I sat back on the couch in my apartment, thinking about the Hero once again, telling myself this was the last time. That ghost was gone. But I was lying and I knew it. The Hero woke me up at night. The Hero hid in waiting in shadows, in alleys, in the antiseptic hallways of my dreams, in the chamber of my gun. Just as in life, he’d do whatever he damn well pleased.
I stood and walked past the window to the phone. Outside, something sudden moved in the schoolyard across the street. The local punks had shown up to lurk in the shadows, sit in the deep stone window seats and smoke a little reefer, drink a few beers. Why not. When I was a local punk, I’d done the same thing. Me, Phil, Bubba, Angie, Waldo, Hale, everybody.
I dialed Richie’s direct line at the Trib, hoping to catch him working late as usual. His voice came across the line midway through the first ring. “City desk. Hold.” A Muzak version of The Magnificent Seven theme syruped its way over the line.

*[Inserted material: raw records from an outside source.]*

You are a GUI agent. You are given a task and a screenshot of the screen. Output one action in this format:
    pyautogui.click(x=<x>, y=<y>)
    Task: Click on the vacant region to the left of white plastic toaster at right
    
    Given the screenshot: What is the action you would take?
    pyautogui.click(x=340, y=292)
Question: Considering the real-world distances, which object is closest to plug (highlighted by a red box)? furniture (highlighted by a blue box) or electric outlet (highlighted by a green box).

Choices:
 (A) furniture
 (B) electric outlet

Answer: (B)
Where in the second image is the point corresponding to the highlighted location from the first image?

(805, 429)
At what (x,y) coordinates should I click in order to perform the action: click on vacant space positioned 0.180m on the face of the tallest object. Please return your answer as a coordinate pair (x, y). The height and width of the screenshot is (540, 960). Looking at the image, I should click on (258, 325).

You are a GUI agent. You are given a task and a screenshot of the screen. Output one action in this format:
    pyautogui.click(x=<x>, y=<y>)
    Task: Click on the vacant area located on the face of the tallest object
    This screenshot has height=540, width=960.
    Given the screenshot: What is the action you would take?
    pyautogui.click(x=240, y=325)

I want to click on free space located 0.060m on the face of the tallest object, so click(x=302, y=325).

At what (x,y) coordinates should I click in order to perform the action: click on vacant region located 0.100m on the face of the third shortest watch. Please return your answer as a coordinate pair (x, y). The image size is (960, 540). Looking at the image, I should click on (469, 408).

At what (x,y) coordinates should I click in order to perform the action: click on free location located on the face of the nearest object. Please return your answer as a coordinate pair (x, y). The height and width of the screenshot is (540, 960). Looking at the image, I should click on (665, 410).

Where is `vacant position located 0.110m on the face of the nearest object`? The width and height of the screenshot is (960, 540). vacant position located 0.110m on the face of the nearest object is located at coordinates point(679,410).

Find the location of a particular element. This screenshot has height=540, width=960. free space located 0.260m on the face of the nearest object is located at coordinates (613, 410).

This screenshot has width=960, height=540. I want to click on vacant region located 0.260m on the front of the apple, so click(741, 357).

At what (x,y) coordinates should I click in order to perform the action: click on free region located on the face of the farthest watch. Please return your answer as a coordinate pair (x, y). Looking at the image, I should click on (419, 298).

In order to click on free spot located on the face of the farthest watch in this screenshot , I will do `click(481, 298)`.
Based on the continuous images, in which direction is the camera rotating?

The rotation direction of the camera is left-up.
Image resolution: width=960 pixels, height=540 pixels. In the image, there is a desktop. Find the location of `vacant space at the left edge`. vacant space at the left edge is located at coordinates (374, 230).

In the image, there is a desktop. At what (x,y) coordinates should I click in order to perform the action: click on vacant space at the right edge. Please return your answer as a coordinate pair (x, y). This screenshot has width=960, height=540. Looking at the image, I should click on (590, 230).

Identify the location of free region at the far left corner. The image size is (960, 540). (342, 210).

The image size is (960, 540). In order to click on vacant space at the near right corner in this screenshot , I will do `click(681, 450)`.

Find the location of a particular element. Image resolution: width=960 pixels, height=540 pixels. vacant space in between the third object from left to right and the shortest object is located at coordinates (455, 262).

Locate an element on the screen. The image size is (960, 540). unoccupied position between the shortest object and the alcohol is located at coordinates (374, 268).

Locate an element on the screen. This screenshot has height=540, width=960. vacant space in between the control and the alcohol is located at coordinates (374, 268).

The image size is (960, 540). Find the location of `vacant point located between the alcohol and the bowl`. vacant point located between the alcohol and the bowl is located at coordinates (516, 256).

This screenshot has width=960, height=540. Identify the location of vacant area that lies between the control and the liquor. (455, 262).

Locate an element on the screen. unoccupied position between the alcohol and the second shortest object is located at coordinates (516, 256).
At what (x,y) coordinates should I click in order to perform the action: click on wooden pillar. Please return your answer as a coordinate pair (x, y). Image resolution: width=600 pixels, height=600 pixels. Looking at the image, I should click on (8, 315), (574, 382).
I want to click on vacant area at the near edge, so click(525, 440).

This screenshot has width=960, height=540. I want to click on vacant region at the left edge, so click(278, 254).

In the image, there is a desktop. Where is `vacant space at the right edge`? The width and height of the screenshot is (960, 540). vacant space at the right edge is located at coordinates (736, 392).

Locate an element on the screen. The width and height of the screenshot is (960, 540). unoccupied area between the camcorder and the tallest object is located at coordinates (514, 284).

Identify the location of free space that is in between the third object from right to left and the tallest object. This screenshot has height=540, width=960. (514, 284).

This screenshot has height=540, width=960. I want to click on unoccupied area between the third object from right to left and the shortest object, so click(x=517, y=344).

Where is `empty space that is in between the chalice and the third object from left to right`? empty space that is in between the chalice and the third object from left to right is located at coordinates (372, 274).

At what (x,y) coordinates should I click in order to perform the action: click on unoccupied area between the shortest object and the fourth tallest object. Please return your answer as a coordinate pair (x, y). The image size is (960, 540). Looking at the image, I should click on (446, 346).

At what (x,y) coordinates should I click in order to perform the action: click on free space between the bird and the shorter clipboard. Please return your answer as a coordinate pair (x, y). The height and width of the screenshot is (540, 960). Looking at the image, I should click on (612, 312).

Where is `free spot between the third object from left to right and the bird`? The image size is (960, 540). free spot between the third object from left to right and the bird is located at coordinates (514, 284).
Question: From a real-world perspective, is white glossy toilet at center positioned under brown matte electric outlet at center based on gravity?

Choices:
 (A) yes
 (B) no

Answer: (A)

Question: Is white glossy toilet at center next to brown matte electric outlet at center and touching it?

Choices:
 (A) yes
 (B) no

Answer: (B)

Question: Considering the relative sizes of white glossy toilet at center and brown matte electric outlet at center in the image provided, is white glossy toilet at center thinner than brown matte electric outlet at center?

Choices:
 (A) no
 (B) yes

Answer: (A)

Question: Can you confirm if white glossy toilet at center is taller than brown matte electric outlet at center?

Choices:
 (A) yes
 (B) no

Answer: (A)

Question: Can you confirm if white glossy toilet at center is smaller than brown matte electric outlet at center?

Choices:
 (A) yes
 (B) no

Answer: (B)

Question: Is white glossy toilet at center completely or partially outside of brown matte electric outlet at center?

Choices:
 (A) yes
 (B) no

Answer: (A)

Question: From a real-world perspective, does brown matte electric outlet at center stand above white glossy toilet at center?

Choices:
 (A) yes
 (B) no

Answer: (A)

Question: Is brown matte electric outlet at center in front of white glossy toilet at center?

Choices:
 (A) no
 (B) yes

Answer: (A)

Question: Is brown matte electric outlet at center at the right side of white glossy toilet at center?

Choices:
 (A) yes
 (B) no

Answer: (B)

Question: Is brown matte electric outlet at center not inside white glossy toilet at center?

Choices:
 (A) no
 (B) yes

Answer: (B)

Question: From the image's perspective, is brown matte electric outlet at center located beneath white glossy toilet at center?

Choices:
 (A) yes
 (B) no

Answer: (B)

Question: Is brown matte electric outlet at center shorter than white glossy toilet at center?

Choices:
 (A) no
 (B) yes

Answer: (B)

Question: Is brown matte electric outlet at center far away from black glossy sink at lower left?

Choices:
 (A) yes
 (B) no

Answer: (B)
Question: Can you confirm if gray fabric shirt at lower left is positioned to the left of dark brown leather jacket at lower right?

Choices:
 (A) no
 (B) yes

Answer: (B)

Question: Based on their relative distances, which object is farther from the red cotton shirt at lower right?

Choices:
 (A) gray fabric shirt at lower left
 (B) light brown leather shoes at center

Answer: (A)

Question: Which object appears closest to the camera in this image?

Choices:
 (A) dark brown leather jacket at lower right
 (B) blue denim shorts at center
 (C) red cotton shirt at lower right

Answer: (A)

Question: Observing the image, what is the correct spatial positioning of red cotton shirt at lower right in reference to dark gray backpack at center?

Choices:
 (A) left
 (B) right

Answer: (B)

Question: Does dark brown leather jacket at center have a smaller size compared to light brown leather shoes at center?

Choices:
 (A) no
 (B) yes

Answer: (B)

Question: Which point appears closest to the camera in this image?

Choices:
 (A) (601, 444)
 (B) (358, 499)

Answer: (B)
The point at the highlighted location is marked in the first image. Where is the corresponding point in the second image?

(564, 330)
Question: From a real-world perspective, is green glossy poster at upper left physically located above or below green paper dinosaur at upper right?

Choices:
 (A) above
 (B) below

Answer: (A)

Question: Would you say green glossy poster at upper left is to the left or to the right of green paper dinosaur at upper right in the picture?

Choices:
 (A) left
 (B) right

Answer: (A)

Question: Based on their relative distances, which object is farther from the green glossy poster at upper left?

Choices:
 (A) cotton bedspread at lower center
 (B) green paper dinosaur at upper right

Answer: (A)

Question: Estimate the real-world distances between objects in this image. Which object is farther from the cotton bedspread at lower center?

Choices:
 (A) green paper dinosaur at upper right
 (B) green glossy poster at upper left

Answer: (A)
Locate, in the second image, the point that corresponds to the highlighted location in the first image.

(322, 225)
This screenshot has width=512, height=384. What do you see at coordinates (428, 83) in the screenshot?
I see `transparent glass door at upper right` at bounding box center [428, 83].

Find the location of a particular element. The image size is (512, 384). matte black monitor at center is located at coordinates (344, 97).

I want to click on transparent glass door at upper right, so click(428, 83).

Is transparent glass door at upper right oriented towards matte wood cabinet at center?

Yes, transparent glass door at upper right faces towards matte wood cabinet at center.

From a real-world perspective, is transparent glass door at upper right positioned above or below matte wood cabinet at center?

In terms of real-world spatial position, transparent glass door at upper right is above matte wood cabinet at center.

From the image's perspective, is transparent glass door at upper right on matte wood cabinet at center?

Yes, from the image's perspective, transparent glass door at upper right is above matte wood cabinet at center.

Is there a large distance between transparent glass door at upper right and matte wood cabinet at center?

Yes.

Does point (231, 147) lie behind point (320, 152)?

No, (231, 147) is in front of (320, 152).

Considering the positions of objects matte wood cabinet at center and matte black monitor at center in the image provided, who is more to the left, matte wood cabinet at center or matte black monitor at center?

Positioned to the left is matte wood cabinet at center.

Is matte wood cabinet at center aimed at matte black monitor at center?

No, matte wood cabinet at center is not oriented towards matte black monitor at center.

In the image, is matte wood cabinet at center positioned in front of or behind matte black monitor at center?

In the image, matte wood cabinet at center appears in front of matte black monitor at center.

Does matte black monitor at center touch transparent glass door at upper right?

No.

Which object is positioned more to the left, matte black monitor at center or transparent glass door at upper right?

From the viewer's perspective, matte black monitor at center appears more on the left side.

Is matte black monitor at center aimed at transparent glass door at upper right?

Then I got one of those what’s-wrong-with-this-picture answers without ever consciously having asked myself the question. There was no music coming from the schoolyard. No matter how much it announces their position, young punks don’t go anywhere without their boom boxes. It’s bad form.
I looked past the slit in the curtains down into the schoolyard. No more sudden movement. No movement at all. No glowing cigarette butts or clinking glass botües. I looked hard at the area where I’d seen it. The school was shaped like an E without the middle dash. The two end dashes jutted out a good six feet farther than the middle section. In those corners, deep shadows formed in the ninety-degree pockets. The movement had come from the pocket on my right.
I kept hoping for a match. In the movies, when someone’s following the detective, the idiot always lights a match so the hero can make him. Then I realized how ridiculously cloak-and-dagger this shit was. For all I knew, I’d seen a cat.
I kept watching anyway.
“City desk,” Richie said.
“You said that already.”
“Meestah Kenzie,” Richie said. “How goes it?”
“It goes well,” I said. “Hear you pissed off Mulkern again today.”
“Reason to go on living,” Richie said. “Hippos who masquerade as whales will be harpooned.”
I was willing to bet he had that written on a three-by-five card, taped above his desk. “What’s the most important bill coming to floor this session?”
“The most important bill ” he repeated, thinking about it. “No question the street terrorism bill.”
In the schoolyard, something moved. “The street terrorism bill?”
“Yeah. It labels all gang members ‘street terrorists,’ means you can throw them in jail simply because they’re gang members. In simplest terms ”
“Use small words so I’ll be sure to understand.”
“Of course. In simplest terms, gangs would be considered paramilitary groups with interests that are in direct conflict with those of the state. Treat them like an invading army. Anyone caught wearing colors, wearing Raiders baseball caps even, is committing treason. Goes straight to jail, no passing Go.”
“Will it pass?”
“Possibly. Good possibility, actually, when you consider how desperate everyone is to get rid of the gangs.”
“And, it’ll get struck down within six months in a courtroom. It’s one thing to say, ‘We should declare martial law and get these fuckers off the streets, civil rights be damned.’ It’s another to actually do it, get that much closer to fascism, turn Roxbury and Dorchester into another South Central, helicopters and shit flying overhead day and night. Why the interest?”